__Input__.
===

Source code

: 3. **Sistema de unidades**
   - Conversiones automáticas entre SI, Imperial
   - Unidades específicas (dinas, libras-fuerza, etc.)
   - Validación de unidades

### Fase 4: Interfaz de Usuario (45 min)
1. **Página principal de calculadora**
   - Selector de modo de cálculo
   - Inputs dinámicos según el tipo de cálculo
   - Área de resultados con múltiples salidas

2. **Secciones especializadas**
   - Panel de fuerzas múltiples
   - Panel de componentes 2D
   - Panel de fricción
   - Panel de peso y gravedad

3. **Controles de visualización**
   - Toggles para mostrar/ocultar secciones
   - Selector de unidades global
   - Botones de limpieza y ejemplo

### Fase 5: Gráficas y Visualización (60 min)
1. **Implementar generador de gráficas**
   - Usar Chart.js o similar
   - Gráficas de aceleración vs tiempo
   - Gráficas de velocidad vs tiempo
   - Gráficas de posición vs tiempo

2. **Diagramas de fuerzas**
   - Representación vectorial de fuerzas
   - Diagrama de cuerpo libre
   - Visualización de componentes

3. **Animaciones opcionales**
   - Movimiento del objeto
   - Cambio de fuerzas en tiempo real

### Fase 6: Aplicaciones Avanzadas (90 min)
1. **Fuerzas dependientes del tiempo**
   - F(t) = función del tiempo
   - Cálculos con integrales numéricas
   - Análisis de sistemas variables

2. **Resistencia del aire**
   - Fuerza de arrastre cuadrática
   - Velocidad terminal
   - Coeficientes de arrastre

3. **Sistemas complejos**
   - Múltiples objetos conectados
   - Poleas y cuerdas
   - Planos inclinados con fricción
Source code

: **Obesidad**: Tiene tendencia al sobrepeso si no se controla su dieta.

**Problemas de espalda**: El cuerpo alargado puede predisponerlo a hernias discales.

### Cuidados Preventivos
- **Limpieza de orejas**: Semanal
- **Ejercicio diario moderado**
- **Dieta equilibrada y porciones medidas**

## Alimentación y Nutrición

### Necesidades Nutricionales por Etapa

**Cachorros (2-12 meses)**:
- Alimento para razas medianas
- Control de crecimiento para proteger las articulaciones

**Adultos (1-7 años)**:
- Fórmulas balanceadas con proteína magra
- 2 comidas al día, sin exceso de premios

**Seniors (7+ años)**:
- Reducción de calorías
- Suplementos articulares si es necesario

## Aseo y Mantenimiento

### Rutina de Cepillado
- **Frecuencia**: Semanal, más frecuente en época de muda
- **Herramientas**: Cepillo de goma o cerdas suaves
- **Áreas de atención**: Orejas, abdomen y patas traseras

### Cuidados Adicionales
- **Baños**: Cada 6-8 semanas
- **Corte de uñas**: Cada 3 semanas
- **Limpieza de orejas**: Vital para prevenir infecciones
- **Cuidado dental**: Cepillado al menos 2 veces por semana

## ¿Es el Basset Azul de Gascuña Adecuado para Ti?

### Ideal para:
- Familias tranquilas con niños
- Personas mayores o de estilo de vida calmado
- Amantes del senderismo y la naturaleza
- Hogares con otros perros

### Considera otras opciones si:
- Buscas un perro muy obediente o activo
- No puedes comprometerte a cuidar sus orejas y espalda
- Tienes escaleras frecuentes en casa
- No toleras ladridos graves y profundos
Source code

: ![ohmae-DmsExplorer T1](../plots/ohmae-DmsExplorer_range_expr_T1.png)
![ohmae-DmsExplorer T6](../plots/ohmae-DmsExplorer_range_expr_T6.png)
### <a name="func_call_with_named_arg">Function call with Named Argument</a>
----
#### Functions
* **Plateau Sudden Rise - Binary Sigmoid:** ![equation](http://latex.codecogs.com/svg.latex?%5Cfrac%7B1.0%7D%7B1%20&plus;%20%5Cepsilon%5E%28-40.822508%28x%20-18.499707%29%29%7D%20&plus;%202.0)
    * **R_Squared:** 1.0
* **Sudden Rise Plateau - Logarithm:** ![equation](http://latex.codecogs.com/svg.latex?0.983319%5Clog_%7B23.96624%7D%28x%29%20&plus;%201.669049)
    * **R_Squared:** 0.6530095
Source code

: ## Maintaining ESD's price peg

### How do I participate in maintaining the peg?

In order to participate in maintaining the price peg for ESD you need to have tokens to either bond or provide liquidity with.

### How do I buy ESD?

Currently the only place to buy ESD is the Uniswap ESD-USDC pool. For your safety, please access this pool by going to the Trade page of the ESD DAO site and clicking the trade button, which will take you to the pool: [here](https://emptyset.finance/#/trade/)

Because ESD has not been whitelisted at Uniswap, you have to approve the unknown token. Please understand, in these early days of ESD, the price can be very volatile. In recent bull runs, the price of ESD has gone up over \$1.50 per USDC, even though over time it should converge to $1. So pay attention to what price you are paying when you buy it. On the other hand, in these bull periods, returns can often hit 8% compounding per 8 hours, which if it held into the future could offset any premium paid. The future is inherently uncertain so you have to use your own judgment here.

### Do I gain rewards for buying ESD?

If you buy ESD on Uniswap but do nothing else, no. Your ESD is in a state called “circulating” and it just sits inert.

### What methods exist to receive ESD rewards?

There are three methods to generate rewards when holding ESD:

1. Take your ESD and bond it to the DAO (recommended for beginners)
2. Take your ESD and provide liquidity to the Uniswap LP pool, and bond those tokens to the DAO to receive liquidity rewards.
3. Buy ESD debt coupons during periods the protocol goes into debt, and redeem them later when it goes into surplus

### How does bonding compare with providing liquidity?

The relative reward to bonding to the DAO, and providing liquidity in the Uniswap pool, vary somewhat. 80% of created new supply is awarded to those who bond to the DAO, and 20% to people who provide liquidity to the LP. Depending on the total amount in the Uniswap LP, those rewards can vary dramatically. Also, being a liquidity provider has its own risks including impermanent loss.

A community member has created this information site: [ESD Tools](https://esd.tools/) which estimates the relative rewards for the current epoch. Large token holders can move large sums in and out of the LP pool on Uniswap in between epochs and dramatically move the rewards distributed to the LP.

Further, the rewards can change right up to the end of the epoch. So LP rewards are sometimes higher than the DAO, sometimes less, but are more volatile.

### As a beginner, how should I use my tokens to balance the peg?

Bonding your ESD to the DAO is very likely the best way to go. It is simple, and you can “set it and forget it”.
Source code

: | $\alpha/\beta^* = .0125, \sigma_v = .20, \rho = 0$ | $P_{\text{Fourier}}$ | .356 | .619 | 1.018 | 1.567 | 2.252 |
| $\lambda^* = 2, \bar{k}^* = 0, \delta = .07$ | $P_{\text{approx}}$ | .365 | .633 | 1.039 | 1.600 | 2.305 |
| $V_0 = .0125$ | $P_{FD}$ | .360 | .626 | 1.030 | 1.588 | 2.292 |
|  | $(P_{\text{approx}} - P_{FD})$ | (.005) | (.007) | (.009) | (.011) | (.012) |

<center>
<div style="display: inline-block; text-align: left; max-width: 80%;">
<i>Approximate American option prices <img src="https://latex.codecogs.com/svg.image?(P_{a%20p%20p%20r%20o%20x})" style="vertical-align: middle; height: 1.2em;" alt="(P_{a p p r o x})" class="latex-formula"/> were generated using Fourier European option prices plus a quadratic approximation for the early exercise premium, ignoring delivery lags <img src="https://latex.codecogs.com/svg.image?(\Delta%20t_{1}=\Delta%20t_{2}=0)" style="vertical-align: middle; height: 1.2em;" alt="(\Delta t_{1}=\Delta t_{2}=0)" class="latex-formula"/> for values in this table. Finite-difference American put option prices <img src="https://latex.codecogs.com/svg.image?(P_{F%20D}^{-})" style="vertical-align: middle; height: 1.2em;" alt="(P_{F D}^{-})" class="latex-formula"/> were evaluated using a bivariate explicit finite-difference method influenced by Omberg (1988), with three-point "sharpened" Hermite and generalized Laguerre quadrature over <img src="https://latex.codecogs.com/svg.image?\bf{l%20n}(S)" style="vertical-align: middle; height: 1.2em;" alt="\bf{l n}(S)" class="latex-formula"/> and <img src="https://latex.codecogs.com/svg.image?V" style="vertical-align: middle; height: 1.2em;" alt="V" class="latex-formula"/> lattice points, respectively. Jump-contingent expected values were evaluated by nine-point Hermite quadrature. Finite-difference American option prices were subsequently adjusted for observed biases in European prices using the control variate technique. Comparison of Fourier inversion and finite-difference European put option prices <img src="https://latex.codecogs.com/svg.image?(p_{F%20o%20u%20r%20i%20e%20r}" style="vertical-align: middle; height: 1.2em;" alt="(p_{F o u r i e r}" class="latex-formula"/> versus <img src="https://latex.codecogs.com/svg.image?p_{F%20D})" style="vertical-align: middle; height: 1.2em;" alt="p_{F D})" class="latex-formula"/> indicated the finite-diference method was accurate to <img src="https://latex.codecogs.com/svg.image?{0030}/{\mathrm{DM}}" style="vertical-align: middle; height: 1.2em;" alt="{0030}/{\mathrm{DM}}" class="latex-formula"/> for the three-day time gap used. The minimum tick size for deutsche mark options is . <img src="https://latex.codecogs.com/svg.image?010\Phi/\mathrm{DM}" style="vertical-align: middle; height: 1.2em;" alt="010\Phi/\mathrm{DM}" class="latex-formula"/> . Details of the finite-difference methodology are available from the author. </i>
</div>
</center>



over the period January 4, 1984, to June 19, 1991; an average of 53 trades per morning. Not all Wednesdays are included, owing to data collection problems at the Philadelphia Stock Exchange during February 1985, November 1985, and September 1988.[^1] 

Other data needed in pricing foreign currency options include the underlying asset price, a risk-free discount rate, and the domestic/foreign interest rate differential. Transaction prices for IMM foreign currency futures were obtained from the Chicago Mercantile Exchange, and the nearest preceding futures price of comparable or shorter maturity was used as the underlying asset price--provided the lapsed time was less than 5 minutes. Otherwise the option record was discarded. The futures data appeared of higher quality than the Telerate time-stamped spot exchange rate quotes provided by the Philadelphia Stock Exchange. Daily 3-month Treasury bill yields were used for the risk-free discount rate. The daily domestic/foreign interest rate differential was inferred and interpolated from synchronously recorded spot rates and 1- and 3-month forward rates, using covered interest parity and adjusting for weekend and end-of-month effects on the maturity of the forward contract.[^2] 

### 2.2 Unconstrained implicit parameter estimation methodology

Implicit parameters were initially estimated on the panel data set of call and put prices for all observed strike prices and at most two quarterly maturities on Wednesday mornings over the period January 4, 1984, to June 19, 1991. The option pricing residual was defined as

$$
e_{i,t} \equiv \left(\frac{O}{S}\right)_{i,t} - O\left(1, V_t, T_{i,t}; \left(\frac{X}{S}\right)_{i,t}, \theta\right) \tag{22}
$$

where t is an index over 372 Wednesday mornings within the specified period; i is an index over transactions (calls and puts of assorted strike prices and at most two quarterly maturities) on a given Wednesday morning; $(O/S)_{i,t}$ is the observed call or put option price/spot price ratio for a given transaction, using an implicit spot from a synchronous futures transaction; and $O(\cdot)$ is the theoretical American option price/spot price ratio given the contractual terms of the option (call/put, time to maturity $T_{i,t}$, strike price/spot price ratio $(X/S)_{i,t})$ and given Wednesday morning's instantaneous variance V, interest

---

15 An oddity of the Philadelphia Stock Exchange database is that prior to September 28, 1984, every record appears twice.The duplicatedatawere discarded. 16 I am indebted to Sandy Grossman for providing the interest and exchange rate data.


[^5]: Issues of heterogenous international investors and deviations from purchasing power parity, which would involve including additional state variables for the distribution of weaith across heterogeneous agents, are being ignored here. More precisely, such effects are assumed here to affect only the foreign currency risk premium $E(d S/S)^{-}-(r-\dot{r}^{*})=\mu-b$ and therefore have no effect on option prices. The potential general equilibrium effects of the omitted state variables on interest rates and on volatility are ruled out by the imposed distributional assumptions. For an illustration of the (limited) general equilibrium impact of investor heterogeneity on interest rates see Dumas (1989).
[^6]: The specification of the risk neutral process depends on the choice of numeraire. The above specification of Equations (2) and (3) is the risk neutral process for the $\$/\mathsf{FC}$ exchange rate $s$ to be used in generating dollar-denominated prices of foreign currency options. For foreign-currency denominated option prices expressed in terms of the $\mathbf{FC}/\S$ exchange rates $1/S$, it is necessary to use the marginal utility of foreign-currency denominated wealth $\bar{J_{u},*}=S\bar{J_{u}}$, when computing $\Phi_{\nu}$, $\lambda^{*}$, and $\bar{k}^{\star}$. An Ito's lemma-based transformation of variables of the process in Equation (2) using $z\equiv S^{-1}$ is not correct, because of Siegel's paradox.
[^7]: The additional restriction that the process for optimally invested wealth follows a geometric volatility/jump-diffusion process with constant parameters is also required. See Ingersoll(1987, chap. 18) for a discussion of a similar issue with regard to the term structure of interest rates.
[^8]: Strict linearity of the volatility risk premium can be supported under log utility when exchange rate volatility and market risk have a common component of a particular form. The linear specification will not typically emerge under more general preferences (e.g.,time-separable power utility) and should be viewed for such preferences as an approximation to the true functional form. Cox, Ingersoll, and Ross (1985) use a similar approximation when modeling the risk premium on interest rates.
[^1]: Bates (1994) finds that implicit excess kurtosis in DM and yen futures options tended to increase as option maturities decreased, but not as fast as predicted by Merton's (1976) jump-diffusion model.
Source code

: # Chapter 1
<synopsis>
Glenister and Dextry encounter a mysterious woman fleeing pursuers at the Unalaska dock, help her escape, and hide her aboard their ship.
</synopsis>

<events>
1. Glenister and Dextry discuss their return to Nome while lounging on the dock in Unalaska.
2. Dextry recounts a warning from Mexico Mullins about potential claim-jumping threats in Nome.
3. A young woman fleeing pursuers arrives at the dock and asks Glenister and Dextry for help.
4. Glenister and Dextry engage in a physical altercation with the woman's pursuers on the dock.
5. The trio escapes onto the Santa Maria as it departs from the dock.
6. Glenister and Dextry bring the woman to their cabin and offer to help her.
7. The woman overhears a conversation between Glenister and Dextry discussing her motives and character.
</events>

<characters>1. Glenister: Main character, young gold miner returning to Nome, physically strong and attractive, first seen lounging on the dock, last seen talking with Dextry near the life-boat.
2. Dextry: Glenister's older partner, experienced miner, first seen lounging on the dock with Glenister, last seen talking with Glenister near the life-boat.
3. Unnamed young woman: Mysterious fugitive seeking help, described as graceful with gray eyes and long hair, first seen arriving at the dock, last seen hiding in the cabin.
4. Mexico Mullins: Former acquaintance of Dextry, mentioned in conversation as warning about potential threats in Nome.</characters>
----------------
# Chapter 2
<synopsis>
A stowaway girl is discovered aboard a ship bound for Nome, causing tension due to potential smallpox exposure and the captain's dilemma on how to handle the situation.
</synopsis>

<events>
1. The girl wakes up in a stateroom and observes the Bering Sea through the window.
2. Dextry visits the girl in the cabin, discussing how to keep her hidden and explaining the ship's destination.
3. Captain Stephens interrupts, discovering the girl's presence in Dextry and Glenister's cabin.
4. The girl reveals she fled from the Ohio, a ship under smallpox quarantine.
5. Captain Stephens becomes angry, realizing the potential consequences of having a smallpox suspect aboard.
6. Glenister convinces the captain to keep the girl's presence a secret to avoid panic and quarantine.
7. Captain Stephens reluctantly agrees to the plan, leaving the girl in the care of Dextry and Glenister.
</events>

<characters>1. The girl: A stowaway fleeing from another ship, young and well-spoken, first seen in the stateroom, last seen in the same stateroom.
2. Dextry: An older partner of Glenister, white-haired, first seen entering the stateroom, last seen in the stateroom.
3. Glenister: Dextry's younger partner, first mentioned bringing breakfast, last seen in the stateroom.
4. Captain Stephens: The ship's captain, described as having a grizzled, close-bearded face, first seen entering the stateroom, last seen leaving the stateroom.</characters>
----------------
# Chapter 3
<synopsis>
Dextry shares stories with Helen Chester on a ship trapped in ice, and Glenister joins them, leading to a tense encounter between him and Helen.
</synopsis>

===

__What is being asked__.
List each line in the data above that contains the word "Rise". Case matters.

__Final answer__.
* **Plateau Sudden Rise - Binary Sigmoid:** ![equation](http://latex.codecogs.com/svg.latex?%5Cfrac%7B1.0%7D%7B1%20&plus;%20%5Cepsilon%5E%28-40.822508%28x%20-18.499707%29%29%7D%20&plus;%202.0)
* **Sudden Rise Plateau - Logarithm:** ![equation](http://latex.codecogs.com/svg.latex?0.983319%5Clog_%7B23.96624%7D%28x%29%20&plus;%201.669049)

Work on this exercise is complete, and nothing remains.